Speaking at his visit to the Delta State Police Command, Asaba, he pointed out that serious punishment awaits any police personnel found guilty of reckless use of arms, especially against armless civilians.
He said, “Arms are given to the police to protect lives and property and not to kill people indiscriminately. I hate extra judicial killings and I will not subscribe to it. If any policeman is found wanting in that regard, he will face the music appropriately because extrajudicial killings have given rooms to litigations.
“I will not support any policeman involved in the act. I will prosecute the policeman and try him.”
The IG further pointed out that the major problem confronting the police in Nigeria today was insurgency, adding that the police must find new techniques to conquer the challenge.
He added, “It is a challenge that has become pandemic and it requires modern policing because it is an asymmetric warfare.”
Arase tasked the command to devise ways of organising regular town hall meetings with major stakeholders such as members of the Nigeria Union of Journalists, market women and civil society organisation, among others with a view to enhancing strategies that would keep crime at bay in the State.
“There is nowhere in the world where you don’t find crime challenges, and I cannot sit down in Abuja and be dishing out orders.

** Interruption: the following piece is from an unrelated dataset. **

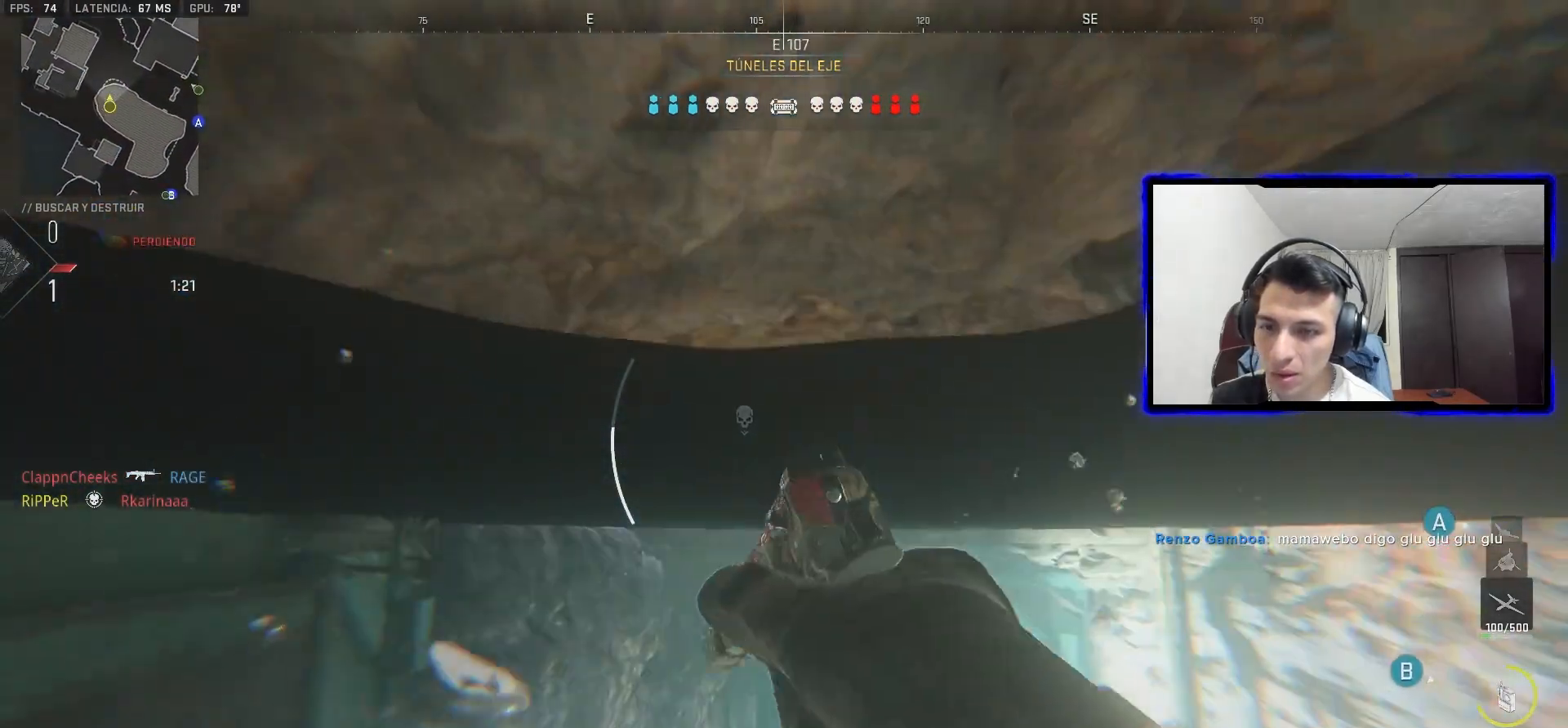
{"buttons": ["L1"], "left_stick": "left", "right_stick": "center", "events": []}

“It is very important for town hall meetings with stakeholders to he held to fashion out ways of curbing crimes,” he said.
Arase had earlier, during his visit to the Cross river State Police Command, called for the inclusion of community policing into the national security scheme to curb crime in the country.
He said efforts aimed at reducing crime in the country would not be fruitful if community policing was not taken into consideration.